Document Type : Original Article


Clinical Pharmacologist, Department of Clinical Pharmacology, Rajagiri Hospital, Kerala, India.


The primary objective is to encourage HCPs to report more ADRs by bringing out data on the incidence, rate and characteristics of ADRs, ADR-related hospital admissions and by exposing their impact on patient outcomes.
Materials and Methods:
This was a record-based retrospective cross-sectional analysis undertaken to investigate ADR monitoring and reporting in a tertiary care hospital. The databases from June 2016 to May 2020 were studied to assess the characteristics, causality, severity, and incidence rate of ADRs reported by the HCPs in accordance with the accepted criteria. The data was later analyzed using descriptive statistics.
A total of 775 ADRs were identified and reported, extending over 4 years. 72.9% of the hospitalized patients experienced an ADR, 27.09% visited due to ADRs and 0.12% had a fatal ADR. The incidence of ADRs was estimated to be 1.8 per 1000 patient days, with preventable ADR constituting 0.4 per 1000 patient days. Skin (60.38%) was the most common organ system affected typically with Anti-infectives (48.38%). After causality assessment 624 (80.51%) of the cases were classified as probable while 141 (18.19%) were possible. The majority (52.7%) of the reactions were moderate in severity.

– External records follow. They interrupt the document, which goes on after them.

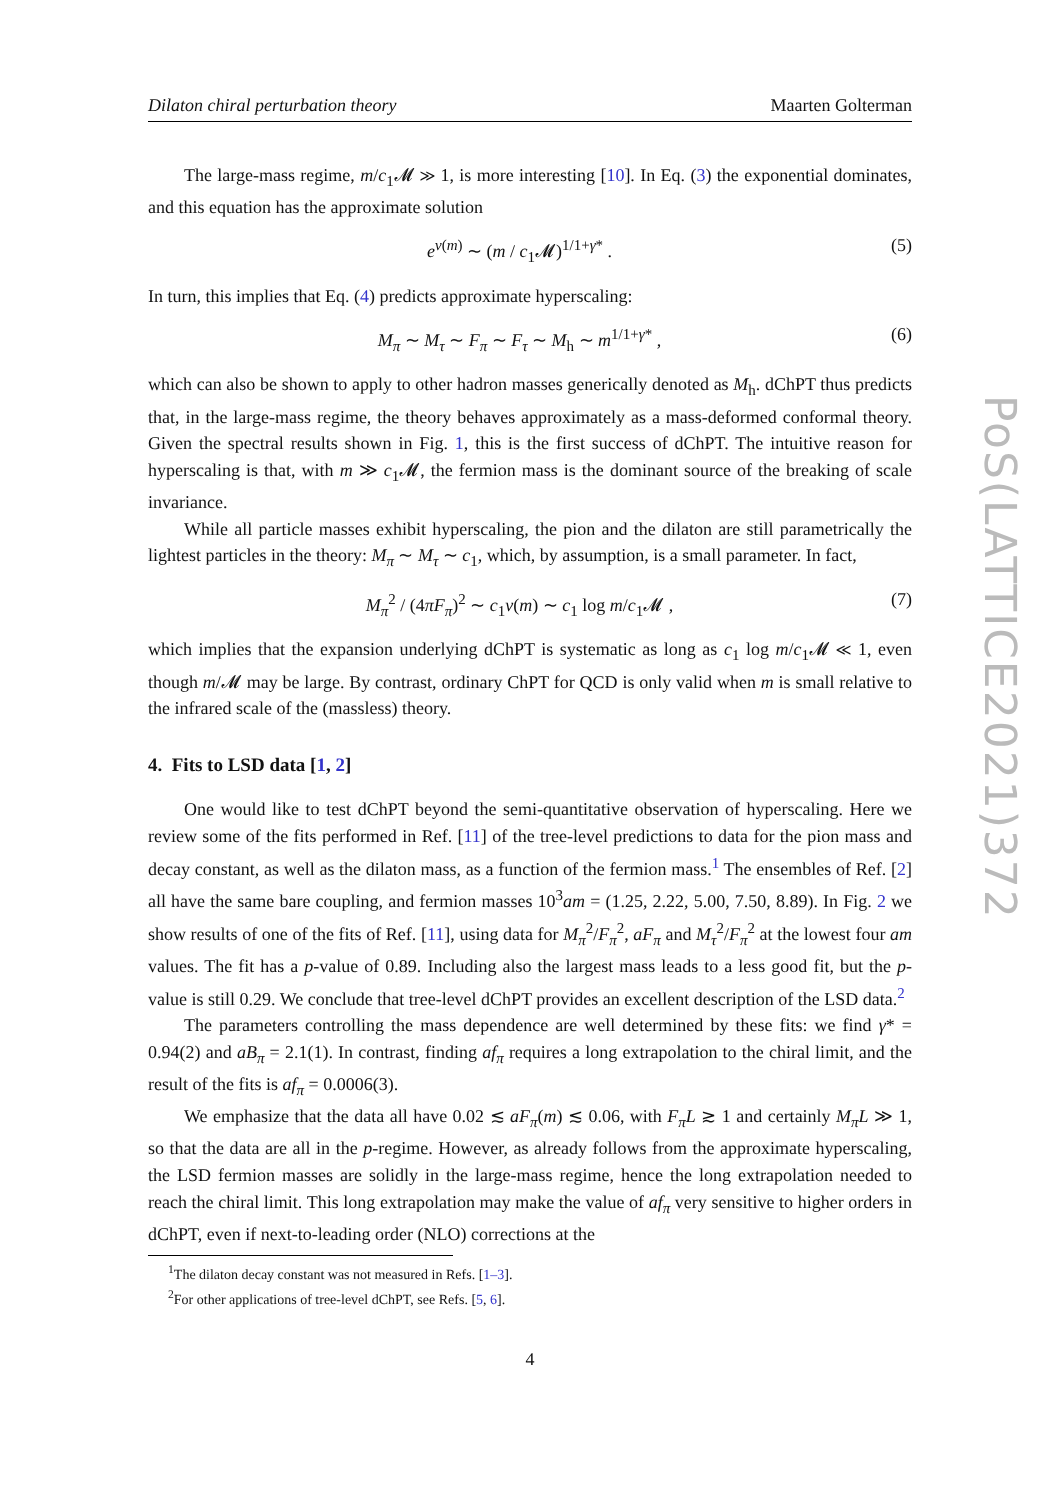PoS(LATTICE2021)372
Dilaton chiral perturbation theory Maarten Golterman
The large-mass regime, m/c<sub>1</sub>𝓜 ≫ 1, is more interesting [10]. In Eq. (3) the exponential dominates, and this equation has the approximate solution
e<sup>ν(m)</sup> ∼ (m / c<sub>1</sub>𝓜)<sup>1/1+γ*</sup> . (5)
In turn, this implies that Eq. (4) predicts approximate hyperscaling:
M<sub>π</sub> ∼ M<sub>τ</sub> ∼ F<sub>π</sub> ∼ F<sub>τ</sub> ∼ M<sub>h</sub> ∼ m<sup>1/1+γ*</sup> , (6)
which can also be shown to apply to other hadron masses generically denoted as M<sub>h</sub>. dChPT thus predicts that, in the large-mass regime, the theory behaves approximately as a mass-deformed conformal theory. Given the spectral results shown in Fig. 1, this is the first success of dChPT. The intuitive reason for hyperscaling is that, with m ≫ c<sub>1</sub>𝓜, the fermion mass is the dominant source of the breaking of scale invariance.
While all particle masses exhibit hyperscaling, the pion and the dilaton are still parametrically the lightest particles in the theory: M<sub>π</sub> ∼ M<sub>τ</sub> ∼ c<sub>1</sub>, which, by assumption, is a small parameter. In fact,
M<sub>π</sub><sup>2</sup> / (4πF<sub>π</sub>)<sup>2</sup> ∼ c<sub>1</sub>ν(m) ∼ c<sub>1</sub> log m/c<sub>1</sub>𝓜 , (7)
which implies that the expansion underlying dChPT is systematic as long as c<sub>1</sub> log m/c<sub>1</sub>𝓜 ≪ 1, even though m/𝓜 may be large. By contrast, ordinary ChPT for QCD is only valid when m is small relative to the infrared scale of the (massless) theory.
4. Fits to LSD data [1, 2]
One would like to test dChPT beyond the semi-quantitative observation of hyperscaling. Here we review some of the fits performed in Ref. [11] of the tree-level predictions to data for the pion mass and decay constant, as well as the dilaton mass, as a function of the fermion mass.<sup>1</sup> The ensembles of Ref. [2] all have the same bare coupling, and fermion masses 10<sup>3</sup>am = (1.25, 2.22, 5.00, 7.50, 8.89). In Fig. 2 we show results of one of the fits of Ref. [11], using data for M<sub>π</sub><sup>2</sup>/F<sub>π</sub><sup>2</sup>, aF<sub>π</sub> and M<sub>τ</sub><sup>2</sup>/F<sub>π</sub><sup>2</sup> at the lowest four am values. The fit has a p-value of 0.89. Including also the largest mass leads to a less good fit, but the p-value is still 0.29. We conclude that tree-level dChPT provides an excellent description of the LSD data.<sup>2</sup>
The parameters controlling the mass dependence are well determined by these fits: we find γ* = 0.94(2) and aB<sub>π</sub> = 2.1(1). In contrast, finding af<sub>π</sub> requires a long extrapolation to the chiral limit, and the result of the fits is af<sub>π</sub> = 0.0006(3).
We emphasize that the data all have 0.02 ≲ aF<sub>π</sub>(m) ≲ 0.06, with F<sub>π</sub>L ≳ 1 and certainly M<sub>π</sub>L ≫ 1, so that the data are all in the p-regime. However, as already follows from the approximate hyperscaling, the LSD fermion masses are solidly in the large-mass regime, hence the long extrapolation needed to reach the chiral limit. This long extrapolation may make the value of af<sub>π</sub> very sensitive to higher orders in dChPT, even if next-to-leading order (NLO) corrections at the
<sup>1</sup> The dilaton decay constant was not measured in Refs. [1–3].
<sup>2</sup> For other applications of tree-level dChPT, see Refs. [5, 6].
4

It is crucial to encourage all concerned HCPs to apprehend their role and responsibility in the identification, monitoring and reporting of suspected ADRs. Educational programs, periodic dissemination of data on the reported ADRs to the healthcare practitioners, and improvement of interactions between the physicians, nurses and pharmacists may be programs to implement.